The tide is slowly turning. Dr Barasa noted that more PID cases are now being identified with the availability of Flow Cytometers, specialised diagnostic machines, at Kenyatta National Hospital (KNH) and Moi Teaching and Referral Hospital (MTRH). However, she cautioned that some disease-specific testing machines remain available only in private hospitals. “We need to have them in level six hospitals as well as primary healthcare facilities where most people present with symptoms first,” she explained.
Dr Diana Marangu, Chairperson of PIDNET Kenya, identified the biggest structural gap plainly. “How can we treat what we don’t see, and how can we fund what we can’t count? In Kenya, we don’t have the number for PIDs,” she said.
PIDNET is now setting up a patient registry to begin addressing that gap, capturing shared diagnoses, treatment, and outcomes to help guide interventions. “The PID burden is invisible to policymakers, and developing a register will guide our interventions. We’ll know the patterns and flag cases earlier,” Marangu explained. She added that studying the diversity of the African genome in greater detail could also help identify specific genetic vulnerabilities linked to PIDs on the continent.
Both experts agreed that a lack of awareness remains one of the biggest barriers among clinicians, parents, and communities alike. Dr Barasa urged a shift in how recurring illness is perceived. “We are in the tropics and accustomed to infectious diseases, but we need to be suspicious and aware of PIDs.

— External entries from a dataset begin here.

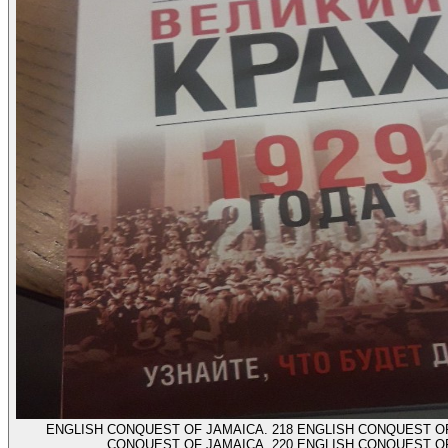
ENGLISH CONQUEST OF JAMAICA. 218 ENGLISH CONQUEST OF
CONQUEST OF JAMAICA. 220 ENGLISH CONQUEST O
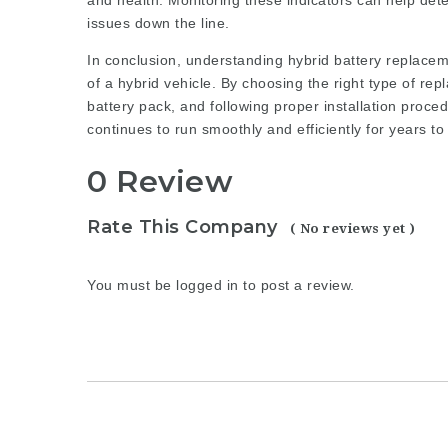
and health. Monitoring these indicators can help dete
issues down the line.
In conclusion, understanding hybrid battery replacem
of a hybrid vehicle. By choosing the right type of rep
battery pack, and following proper installation proce
continues to run smoothly and efficiently for years t
0 Review
Rate This Company
( No reviews yet )
You must be
logged in
to post a review.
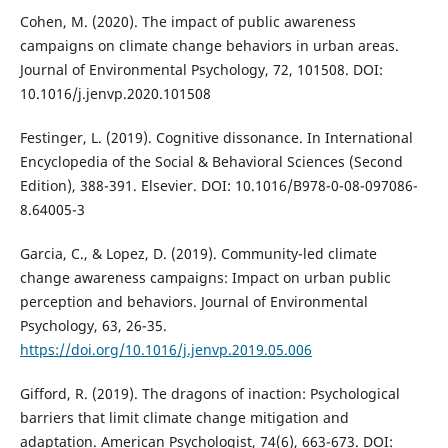
Cohen, M. (2020). The impact of public awareness
campaigns on climate change behaviors in urban areas.
Journal of Environmental Psychology, 72, 101508. DOI:
10.1016/j.jenvp.2020.101508
Festinger, L. (2019). Cognitive dissonance. In International
Encyclopedia of the Social & Behavioral Sciences (Second
Edition), 388-391. Elsevier. DOI: 10.1016/B978-0-08-097086-
8.64005-3
Garcia, C., & Lopez, D. (2019). Community-led climate
change awareness campaigns: Impact on urban public
perception and behaviors. Journal of Environmental
Psychology, 63, 26-35.
https://doi.org/10.1016/j.jenvp.2019.05.006
Gifford, R. (2019). The dragons of inaction: Psychological
barriers that limit climate change mitigation and
adaptation. American Psychologist, 74(6), 663-673. DOI:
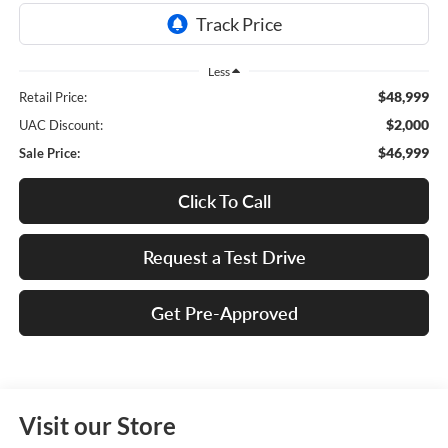
Less
$48,999
Retail Price:
$2,000
UAC Discount:
$46,999
Sale Price:
Click To Call
Request a Test Drive
Get Pre-Approved
Visit our Store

We need to watch out for patients who catch infections from live vaccines or are born in families where their older siblings died early from severe and recurrent illnesses,” she said.
A persistent risk during hospital visits is accidental administration of live vaccines to patients
For families living with a PID diagnosis, the burden extends far beyond the clinic. Ayaga said she changed health facilities three times before finding one equipped to manage her daughter’s needs properly. At their current facility, the team understands the risks well enough to conduct triages in the car during flu season to avoid exposing the child to infections in the paediatric unit.

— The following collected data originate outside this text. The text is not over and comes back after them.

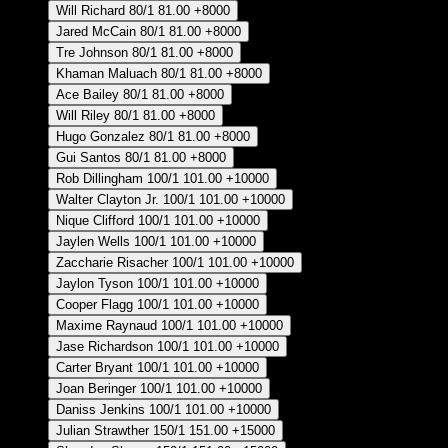
Will Richard
80/1
81.00
+8000
Jared McCain
80/1
81.00
+8000
Tre Johnson
80/1
81.00
+8000
Khaman Maluach
80/1
81.00
+8000
Ace Bailey
80/1
81.00
+8000
Will Riley
80/1
81.00
+8000
Hugo Gonzalez
80/1
81.00
+8000
Gui Santos
80/1
81.00
+8000
Rob Dillingham
100/1
101.00
+10000
Walter Clayton Jr.
100/1
101.00
+10000
Nique Clifford
100/1
101.00
+10000
Jaylen Wells
100/1
101.00
+10000
Zaccharie Risacher
100/1
101.00
+10000
Jaylon Tyson
100/1
101.00
+10000
Cooper Flagg
100/1
101.00
+10000
Maxime Raynaud
100/1
101.00
+10000
Jase Richardson
100/1
101.00
+10000
Carter Bryant
100/1
101.00
+10000
Joan Beringer
100/1
101.00
+10000
Daniss Jenkins
100/1
101.00
+10000
Julian Strawther
150/1
151.00
+15000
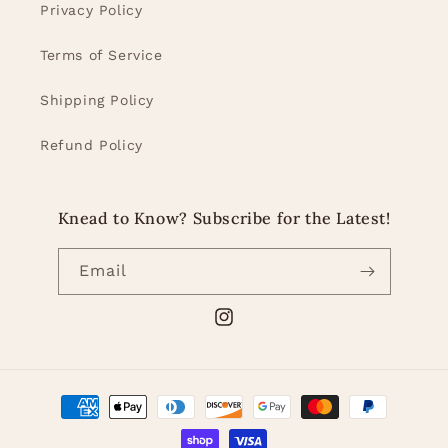
Privacy Policy
Terms of Service
Shipping Policy
Refund Policy
Knead to Know? Subscribe for the Latest!
Email
Instagram
Payment
methods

A persistent risk during hospital visits is the accidental administration of live vaccines to PID patients, which can make them gravely ill. Ayaga described such incidents as a failure of handover between doctors and nurses. Meanwhile, the cost of ongoing treatment remains out of reach for most Kenyan families. A single dose of Intravenous Immunoglobulin therapy costs over Ksh30,000, a monthly expense that Ayaga’s daughter cannot go without.
The emotional weight is equally heavy. “Attentiveness and compassion from healthcare workers are rare yet important to caregivers and patients who need assurance of recovery,” Cheptum said. Both mothers noted that a PID diagnosis reshapes entire family ecosystems: limiting visitors, separating utensils and constantly managing infection risks become part of daily life.
The path forward, according to the experts, requires action on multiple fronts. They called for PIDs tests to be made available in key public facilities, for the Kenya Essential Diagnostics guide to be updated to include PID-specific tests, and for greater access to immunoglobulins and essential drugs. Clinicians were urged to apply immunological thinking when assessing patients, particularly children with recurrent severe infections or prolonged antibiotic use.
“We must quantify the treatment gap with numbers so that we can demand support from the government and donors,” Marangu said.
For Cheptum and Ayaga, the journey has been one of frustration and hard-won gratitude. Their children are alive because someone, eventually, asked the right question. The goal now is to make sure more families do not have to wait that long.